Thankfully this story has stronger performances. But this time the story is weaker.
A young boy (Great Yokai War’s Ryunosuke Kamiki) is left alone in family the apartment one evening, he hears about a fatal car crash on the radio. When he wakes up, his parents are back in the flat, but cannot see each other. Only he can see both of them.
Because story telling can be subtle in Japan, it’s not unusual not to see the crucial incident – we hear the crash, it’s more tragic and less sensational that way. It’s also cheaper to film - but I didn’t think of it as a cheat. In western films, if we didn’t see the crash we’d immediately know it was a story point. In Japan, it could just be the way the story is told.
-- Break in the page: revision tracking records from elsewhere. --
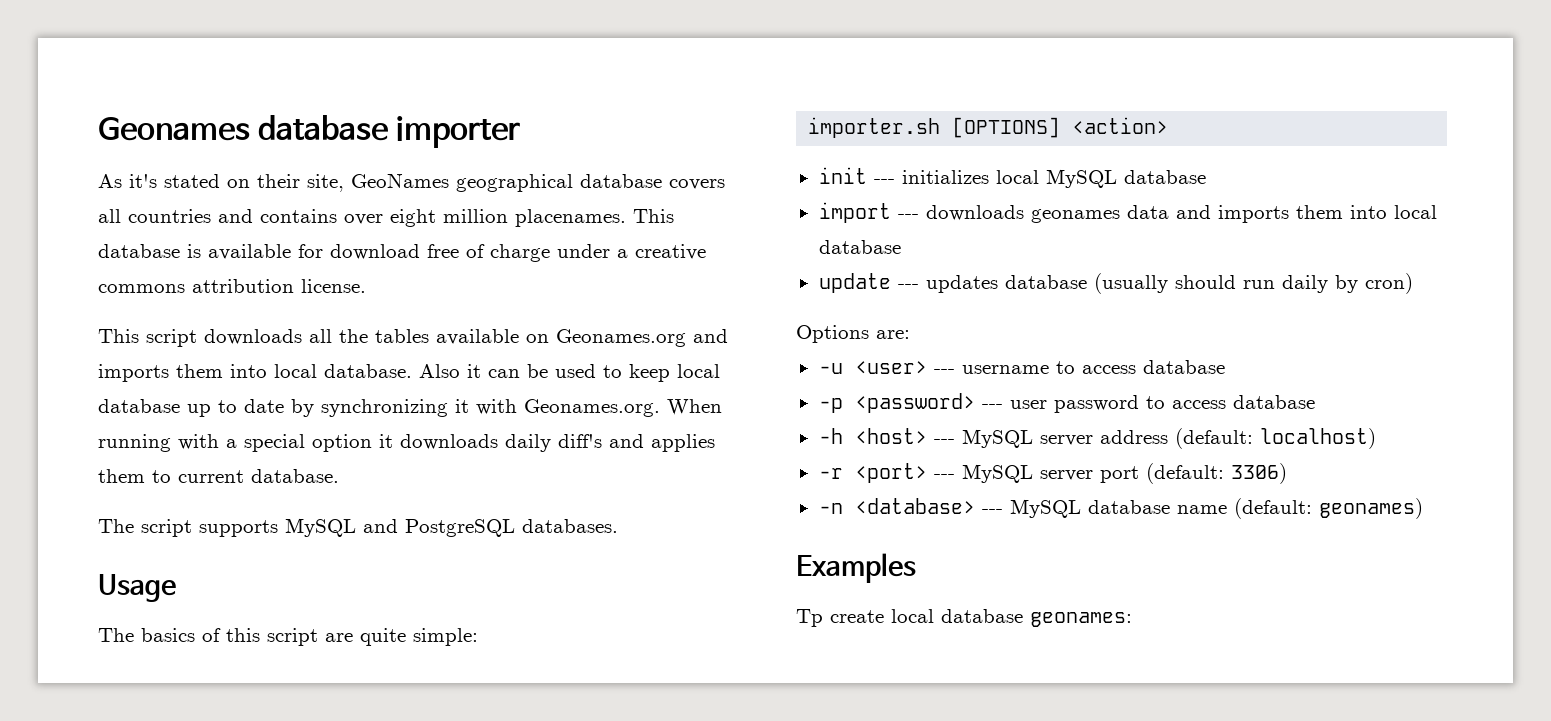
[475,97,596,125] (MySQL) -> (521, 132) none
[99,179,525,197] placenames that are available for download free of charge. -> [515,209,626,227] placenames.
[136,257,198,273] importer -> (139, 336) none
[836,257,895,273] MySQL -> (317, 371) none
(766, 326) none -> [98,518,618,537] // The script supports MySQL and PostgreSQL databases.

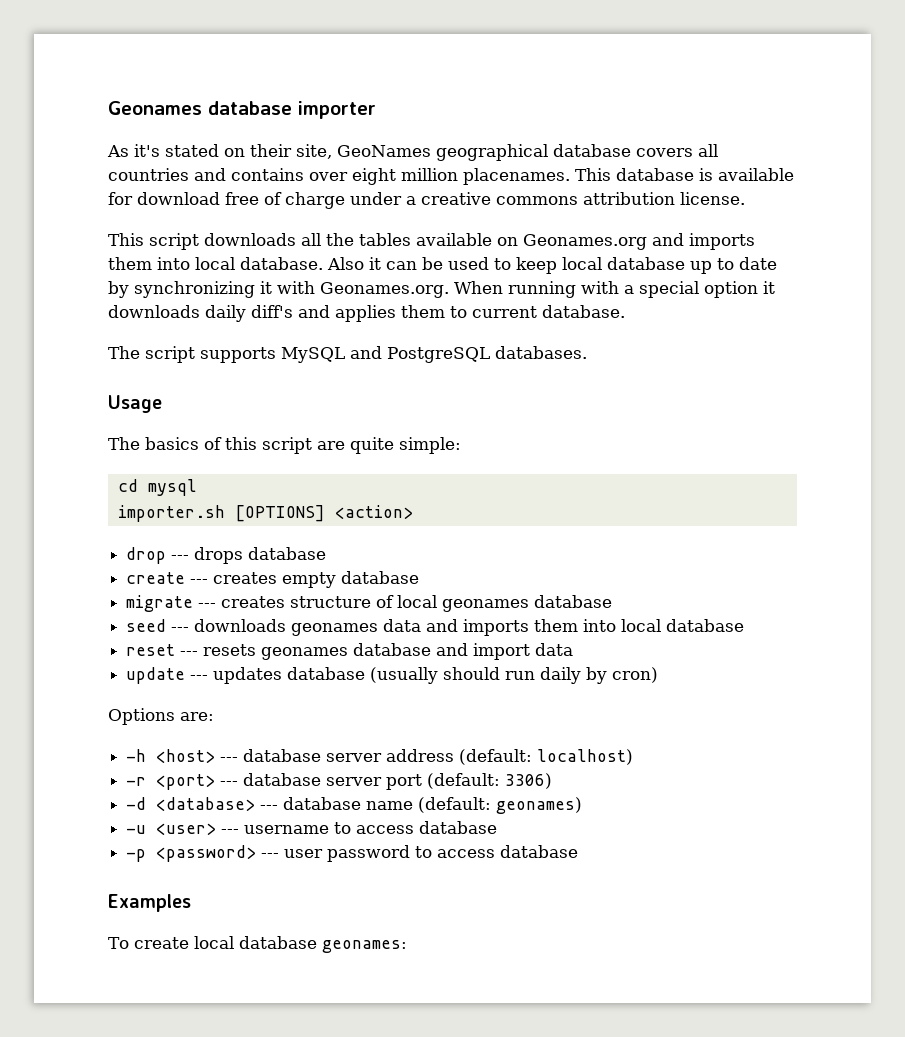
(478, 637) none -> [117,479,197,496] // cd mysql
[818,167,1206,188] [818,202,891,223] init --- initializes local MySQL database // import -> [126,547,327,564] [126,571,420,588] [126,595,613,612] [126,619,167,632] drop --- drops database // create --- creates empty database // migrate --- creates structure of local geonames database // seed
(901, 247) none -> [126,643,574,660] // reset --- resets geonames database and import data
(910, 334) none -> [126,749,634,765] [126,773,553,790] [126,797,583,814] // -h <host> --- database server address (default: localhost) // -r <port> --- database server port (default: 3306) // -d <database> --- database name (default: geonames)
[818,428,1376,449] [818,463,1287,484] [818,498,1423,519] // -h <host> --- MySQL server address (default: localhost) // -r <port> --- MySQL server port (default: 3306) // -n <database> --- MySQL database name (default: geonames) -> (579, 851) none
[796,609,823,627] Tp -> [108,937,129,949] To

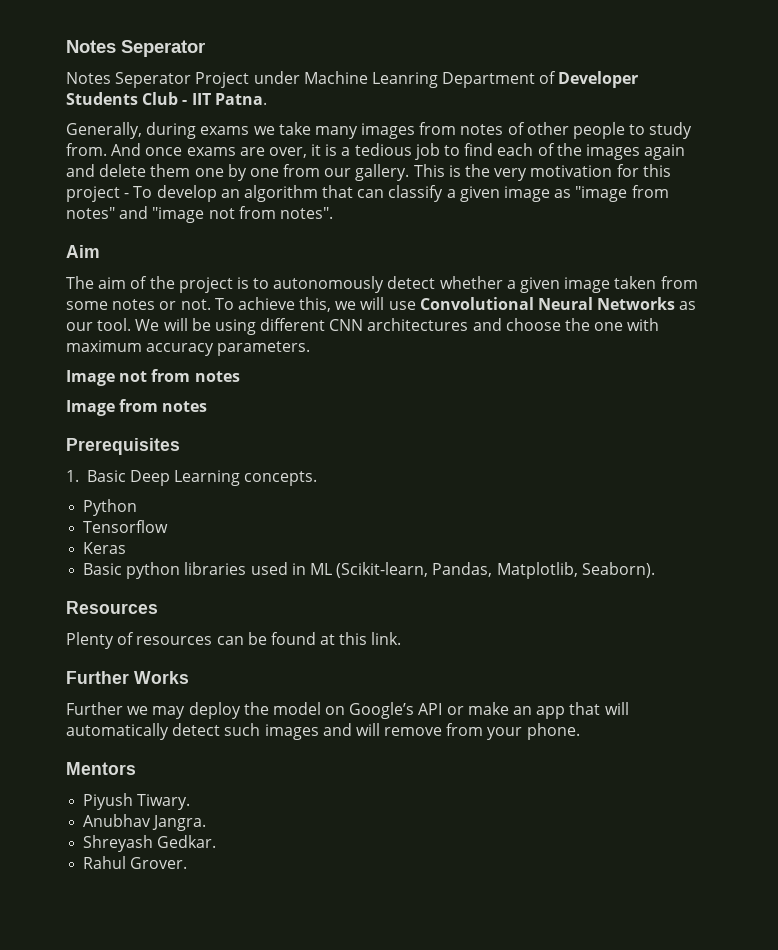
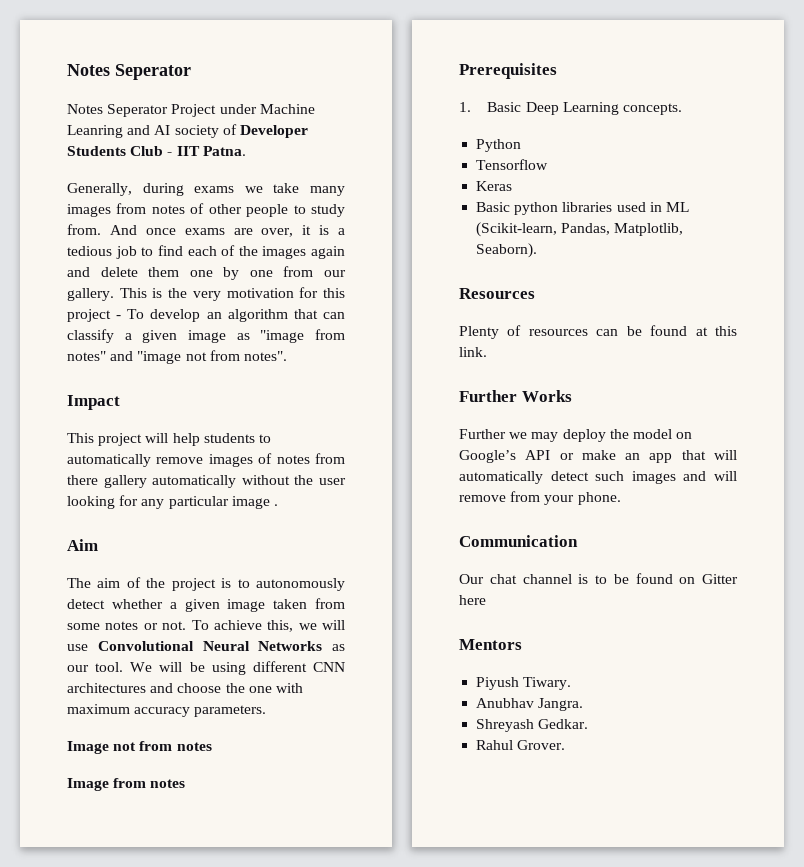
[442,72,536,88] Department -> [127,125,219,138] and AI society
(333, 213) none -> [67,395,120,410] [67,433,271,446] [67,453,345,467] [67,475,346,488] [67,495,278,509] // Impact // This project will help students to automatically remove images of notes from there gallery automatically without the user looking for any particular image .
(580, 731) none -> [459,535,578,547] [459,573,738,584] [459,595,486,605] // Communication // Our chat channel is to be found on Gitter here

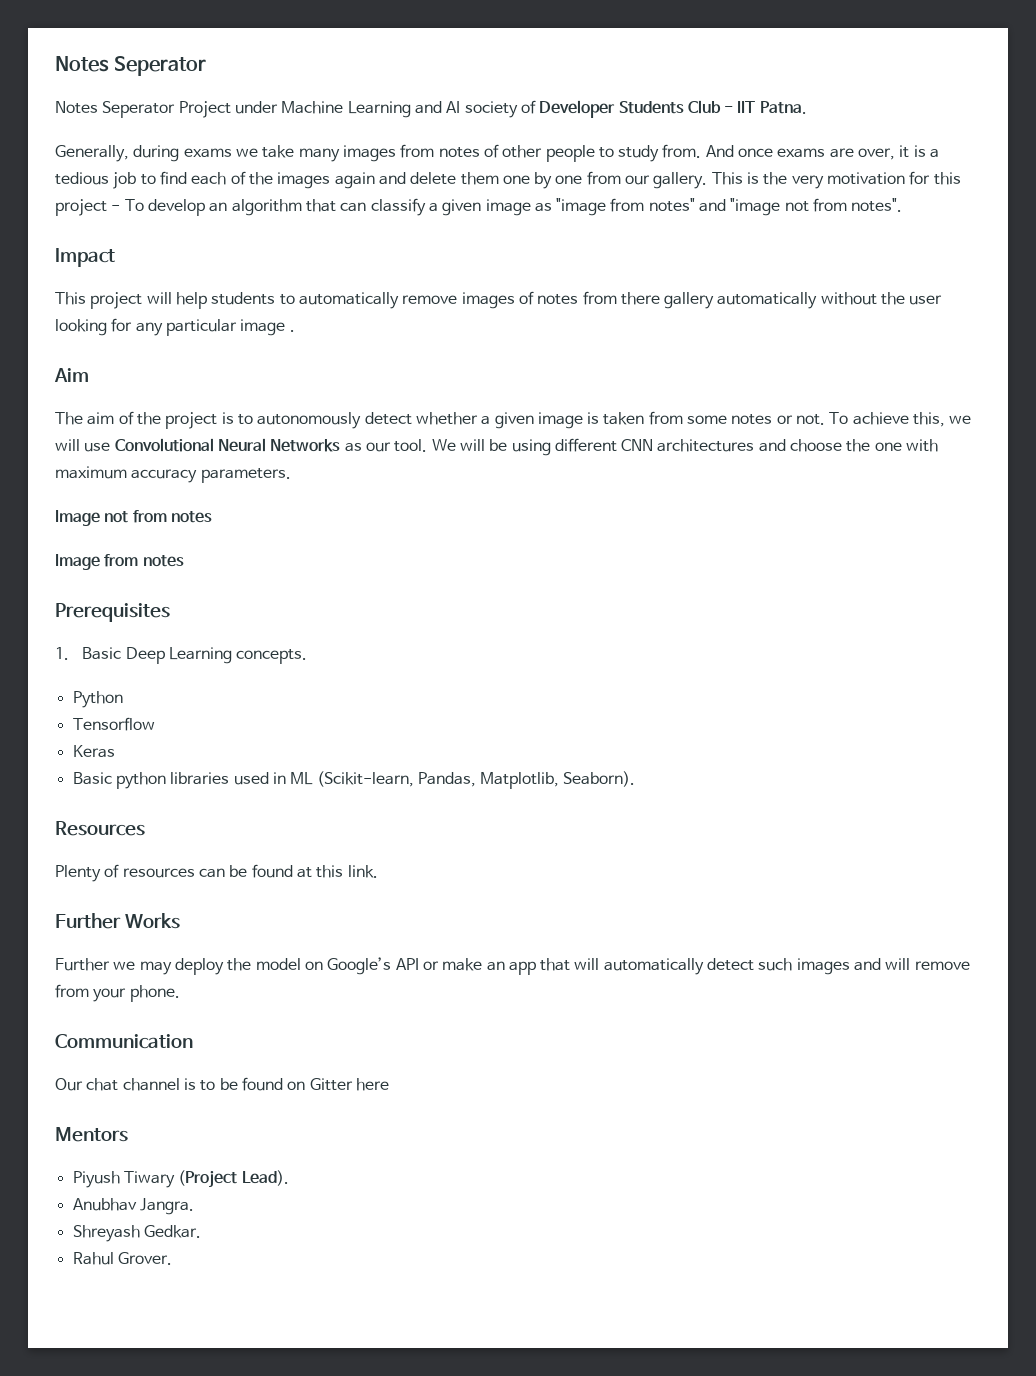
[67,125,123,138] Leanring -> [347,101,411,118] Learning
(266, 605) none -> [587,412,600,424] is
[523,677,572,690] Tiwary. -> [123,1170,289,1188] Tiwary (Project Lead).

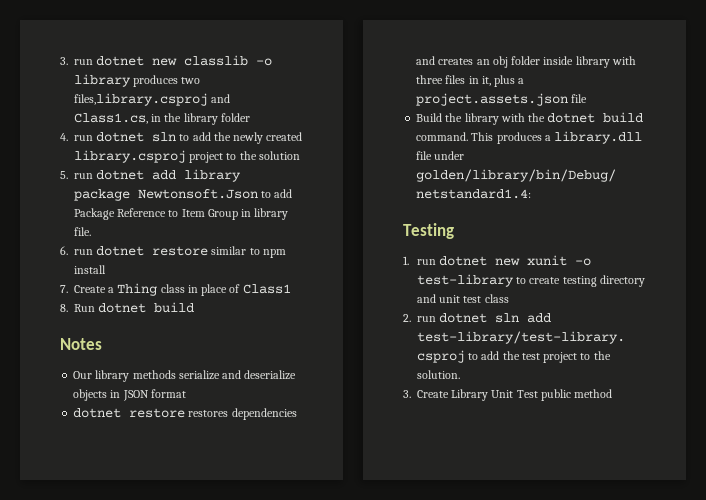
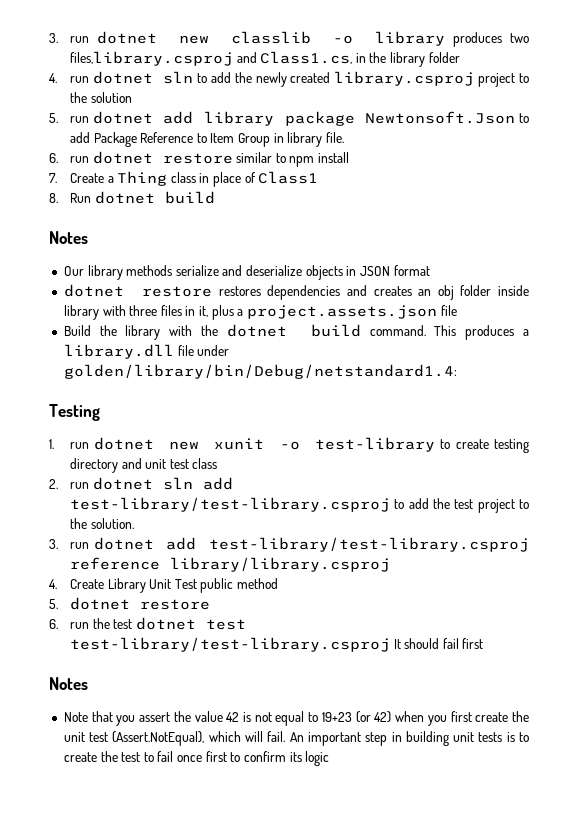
(411, 394) none -> [69,537,529,552] [69,557,390,572] [49,579,57,589] run dotnet add test-library/test-library.csproj reference library/library.csproj // 4.
(613, 393) none -> [49,597,210,610] [49,617,246,630] [69,637,484,652] [49,677,88,690] [63,711,529,726] [63,731,529,746] [63,751,330,766] // 5. dotnet restore // 6. run the test dotnet test test-library/test-library.csproj It should fail first // Notes // Note that you assert the value 42 is not equal to 19+23 (or 42) when you first create the unit test (Assert.NotEqual), which will fail. An important step in building unit tests is to create the test to fail once first to confirm its logic

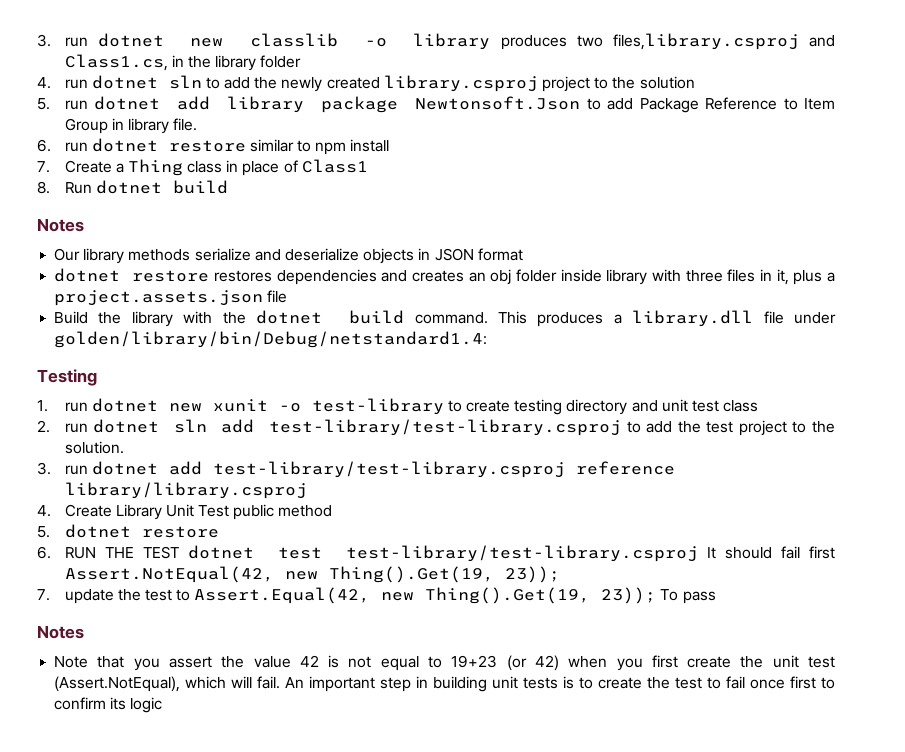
[69,618,133,629] run the test -> [64,546,179,559] RUN THE TEST
(484, 643) none -> [64,566,560,583] [37,587,716,604] Assert.NotEqual(42, new Thing().Get(19, 23)); // 7. update the test to Assert.Equal(42, new Thing().Get(19, 23)); To pass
Anyway, is the boy seeing dead people? We don’t know if just one of them is dead, or what. This short scenario doesn’t really develop until the pay-off.
4. When the Sun Shines
This was my favourite - it’s a short 3D CGI anime about a scientist and the female android he’s created. He’s created it for company, but has to teach it how to behave. Set in a house in the countryside, the android also has to learn about life and death...
Beautifully animated and directed, it’s not just the twist that’s enjoyable here.
Lastly. Another nasty tale, of a photographer’s obsession with taking polaroids of his girlfriend, even after she’s dead! A pivotal scene takes place at a Zoo, but I wasn’t so impressed with the story.
But each to their own – with five different directors, casts and stories – this is a grab bag where each tale could appeal differently. They’re certainly unpredictable and miles better than many of the Japanese scary tales of terror and horror that have actually been released in the States.I'll certainly be revisiting this in the future.
Zoo has crept out on Thai DVD with unpublicised english subtitles. Initially heralded by TwitchFilm over a year ago - it’s yet another Japanese title that’s in limbo, much like the cover art depicts.
eThaiCD provided my copy – their website is innaccurate in saying there’s no english subs. They’re correct in saying it’s got Japanese 5.1 audio and an anamorphic widescreen aspect.
UPDATE 12th November 2006: SciFiJapan reports Zoo to get a US DVD release early 2007.